Photo Credits: REUTERS / YURIKO NAKAO

At the helm now is Koji Nagai, a longtime employee and manager who, since the beginning of April, has headed Nomura Securities, the bank’s domestic brokerage. “Nomura’s primary concern is to retain the customers they have and regain the customers they’ve lost because of this scandal, particularly in the underwriting business,” says Masao Nakamura, professor at the Sauder School of Business of the University of British Columbia. “I think Nagai was appointed for being good with customers, including corporate clients, who are the potential source of their underwriting business.”

Fifty-three-year-old Nagai joined the company more than three decades ago, as a graduate in law from Chuo University, a private institution in Tokyo. He has spent his entire career in Nomura’s domestic unit, slowly climbing the corporate ladder from selling investments door-to-door to the top post.

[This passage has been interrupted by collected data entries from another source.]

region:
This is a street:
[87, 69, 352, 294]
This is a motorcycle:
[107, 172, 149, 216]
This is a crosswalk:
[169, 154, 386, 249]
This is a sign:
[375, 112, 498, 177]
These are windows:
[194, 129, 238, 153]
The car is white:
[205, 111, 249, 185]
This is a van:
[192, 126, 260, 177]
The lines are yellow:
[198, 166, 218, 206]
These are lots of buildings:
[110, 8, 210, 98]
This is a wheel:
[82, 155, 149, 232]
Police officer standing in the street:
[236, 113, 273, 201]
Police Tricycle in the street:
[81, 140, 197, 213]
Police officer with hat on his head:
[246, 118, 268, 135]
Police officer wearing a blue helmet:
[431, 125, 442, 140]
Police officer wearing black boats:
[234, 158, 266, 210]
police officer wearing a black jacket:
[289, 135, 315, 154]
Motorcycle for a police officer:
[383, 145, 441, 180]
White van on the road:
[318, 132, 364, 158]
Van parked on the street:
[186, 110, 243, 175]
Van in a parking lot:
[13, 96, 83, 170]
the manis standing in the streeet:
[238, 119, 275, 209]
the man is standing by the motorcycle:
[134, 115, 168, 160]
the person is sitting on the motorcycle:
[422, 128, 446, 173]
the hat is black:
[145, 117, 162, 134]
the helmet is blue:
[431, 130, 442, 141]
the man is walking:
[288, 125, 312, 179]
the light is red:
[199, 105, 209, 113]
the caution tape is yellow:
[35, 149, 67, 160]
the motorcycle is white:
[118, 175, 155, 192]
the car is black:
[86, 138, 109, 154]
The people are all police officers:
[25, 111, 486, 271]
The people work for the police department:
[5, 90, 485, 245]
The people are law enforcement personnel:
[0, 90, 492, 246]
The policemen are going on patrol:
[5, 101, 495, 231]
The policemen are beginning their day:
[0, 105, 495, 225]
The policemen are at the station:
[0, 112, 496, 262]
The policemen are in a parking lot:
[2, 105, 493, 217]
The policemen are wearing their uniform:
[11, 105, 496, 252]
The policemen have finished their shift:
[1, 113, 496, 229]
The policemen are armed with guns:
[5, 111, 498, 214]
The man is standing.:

Nagai inherits a distressed company that for many years pursued ambitious global growth. It culminated in the purchase, in 2008, of the Asian and European operations of Lehman Brothers, which has saddled the Japanese firm with losses.

The new CEO is expected to bring some order to Nomura’s operations and partially downsize, refocusing on the core business in Japan.

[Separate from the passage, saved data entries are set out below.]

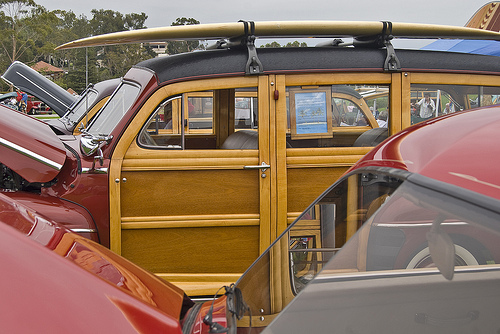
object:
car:
[0, 60, 121, 135]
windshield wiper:
[200, 285, 231, 334]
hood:
[0, 190, 196, 334]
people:
[20, 90, 27, 112]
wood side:
[120, 165, 261, 216]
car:
[0, 19, 500, 296]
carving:
[462, 0, 500, 33]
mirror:
[94, 147, 104, 159]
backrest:
[353, 127, 388, 147]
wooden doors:
[107, 73, 277, 296]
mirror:
[424, 213, 457, 282]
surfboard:
[53, 18, 500, 50]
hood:
[0, 60, 77, 118]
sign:
[295, 92, 329, 134]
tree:
[0, 0, 80, 95]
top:
[120, 46, 500, 83]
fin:
[464, 0, 500, 32]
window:
[284, 84, 389, 147]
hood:
[0, 103, 66, 183]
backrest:
[219, 130, 258, 149]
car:
[0, 104, 500, 334]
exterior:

“Pre-crisis, demand for global financial products was strong, and it made a lot of sense to build a global business,” says Tom Kirchmaier, a visiting fellow at the London School of Economics. “But the world has changed, so it’s actually quite sensible to say, ‘Let’s retreat to where we are good.'” Kirchmaier believes a strategic retrenchment would send a healthy signal to the industry as a whole.

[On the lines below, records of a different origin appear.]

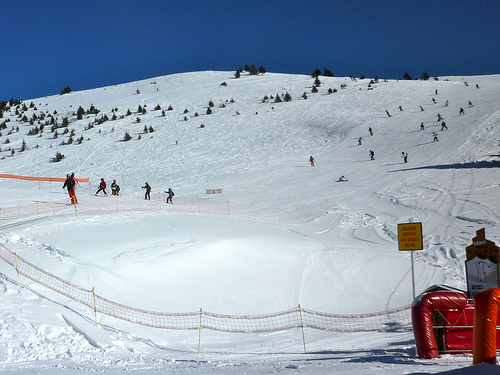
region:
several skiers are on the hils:
[51, 160, 182, 218]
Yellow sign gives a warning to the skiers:
[394, 216, 426, 264]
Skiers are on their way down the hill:
[270, 50, 482, 218]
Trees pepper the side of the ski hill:
[8, 71, 437, 156]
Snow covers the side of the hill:
[7, 6, 495, 370]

Nagai will also have to restore Nomura’s reputation, bringing an end to insider-trading practices. But having emerged from within the company and coming highly recommended by former CEO Kenichi Watanabe, Nagai may not be, some fear, the right man for the job. “He might be able to improve company profitability, but his capacity to implement mechanisms to prevent insider trading is unknown,” says Nakamura.